* [Teks Sumber]:
==================================================
Ketua Asprindo: Perlu Reorientasi dan Restrukturisasi Kabinet Secara Menyeluruh

Ketua Asprindo: Perlu Reorientasi dan Restrukturisasi Kabinet Secara Menyeluruh

Jakarta – Dalam kurun waktu 2014-2021 Presiden Joko Widodo telah melakukan 5 kali perombakan kabinet, masing-masing Agustus 2015, Juli 2016, Januari 2018, Agustus 2018 dan Desember 2020. Reshuffle berikutnya diprediksi terjadi dalam waktu dekat menyusul hasil ketetapan Rapat Paripurna DPR RI ke-16, 9 April 2021 tentang penggabungan Kemristek dengan Kemdikbud dan Kementerian Investasi dari Penciptaan Lapangan Kerja.

Menanggapi hal tersebut, Ketua Umum ASPRINDO (Asosiasi Pengusaha Bumiputera Nusantara Indonesia), Jose Rizal, menyebut bahwa kementerian baru merupakan langkah awal yang baik apabila dikaitkan dengan sasaran pokok Kabinet Indonesia Maju (2019–2024) dalam meletakkan dasar-dasar yang kuat transisi Indonesia memasuki pintu gerbang negara maju. “Sejak awal orde reformasi melalui pergantian sejumlah kepala negara, komposisi dan nomenklatur kabinet tidak pernah dievaluasi secara menyeluruh, apakah masih sesuai dengan dinamika dan tantangan pembangunan atau tidak. Setiap presiden terpilih hanya disibukkan dengan calon figur anggota kabinet,” urainya seperti dikutip Sabtu, 17 April 2021.
==================================================
* [Data Tersedia]:
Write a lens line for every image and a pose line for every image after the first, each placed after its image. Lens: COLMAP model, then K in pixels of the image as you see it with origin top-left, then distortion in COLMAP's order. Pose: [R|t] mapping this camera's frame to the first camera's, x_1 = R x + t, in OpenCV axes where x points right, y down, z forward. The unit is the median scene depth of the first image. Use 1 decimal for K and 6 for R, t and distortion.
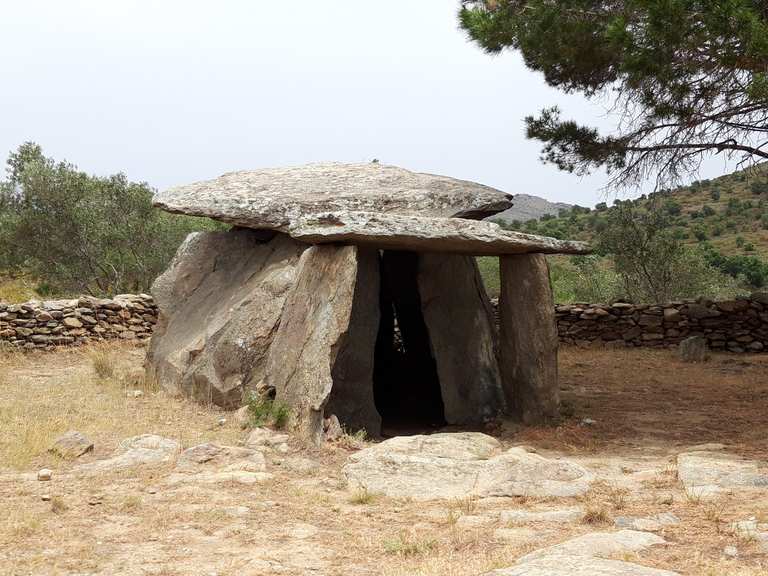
lens RADIAL K [[959.3, 0, 377.7], [0, 959.3, 290.6], [0, 0, 1]] dist [0.132456, 0.000000]
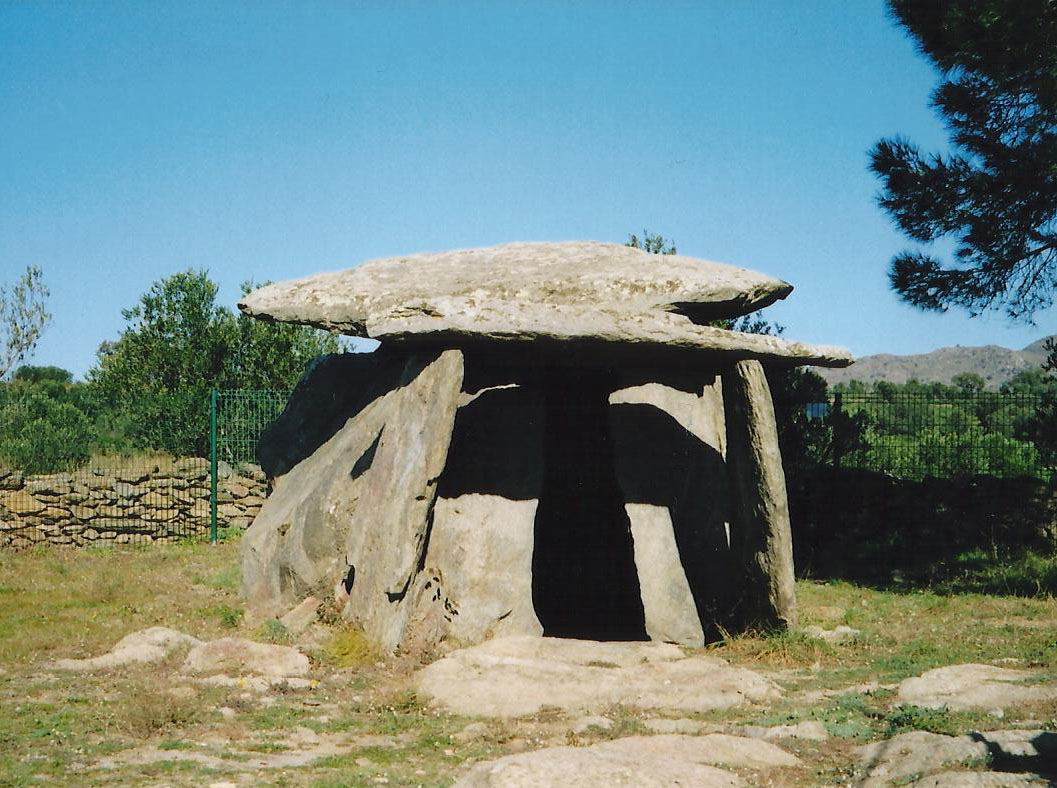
==================================================
* [Petunjuk Tugas]:
(1) Ringkas paragraf teks sumber yang diawali "Jakarta – Dalam kurun waktu 2014-2021" menjadi daftar poin yang memuat fakta-fakta utamanya.
(2) Ulangi tanpa perubahan seluruh bagian teks sumber dari "Menanggapi hal tersebut, Ketua" terus ke bawah sampai "17 April 2021.".
Gunakan teks sumber saja sebagai dasar jawaban, bukan data.

* [Jawaban Tugas]:
(1)
- Pada 2014–2021 Presiden Joko Widodo telah lima kali merombak kabinet, yaitu pada Agustus 2015, Juli 2016, Januari 2018, Agustus 2018, dan Desember 2020.
- Reshuffle berikutnya diprediksi akan terjadi dalam waktu dekat.
- Prediksi itu menyusul ketetapan Rapat Paripurna DPR RI ke-16 pada 9 April 2021 tentang penggabungan Kemristek dengan Kemdikbud dan Kementerian Investasi dari Penciptaan Lapangan Kerja.

(2)
Menanggapi hal tersebut, Ketua Umum ASPRINDO (Asosiasi Pengusaha Bumiputera Nusantara Indonesia), Jose Rizal, menyebut bahwa kementerian baru merupakan langkah awal yang baik apabila dikaitkan dengan sasaran pokok Kabinet Indonesia Maju (2019–2024) dalam meletakkan dasar-dasar yang kuat transisi Indonesia memasuki pintu gerbang negara maju. “Sejak awal orde reformasi melalui pergantian sejumlah kepala negara, komposisi dan nomenklatur kabinet tidak pernah dievaluasi secara menyeluruh, apakah masih sesuai dengan dinamika dan tantangan pembangunan atau tidak. Setiap presiden terpilih hanya disibukkan dengan calon figur anggota kabinet,” urainya seperti dikutip Sabtu, 17 April 2021.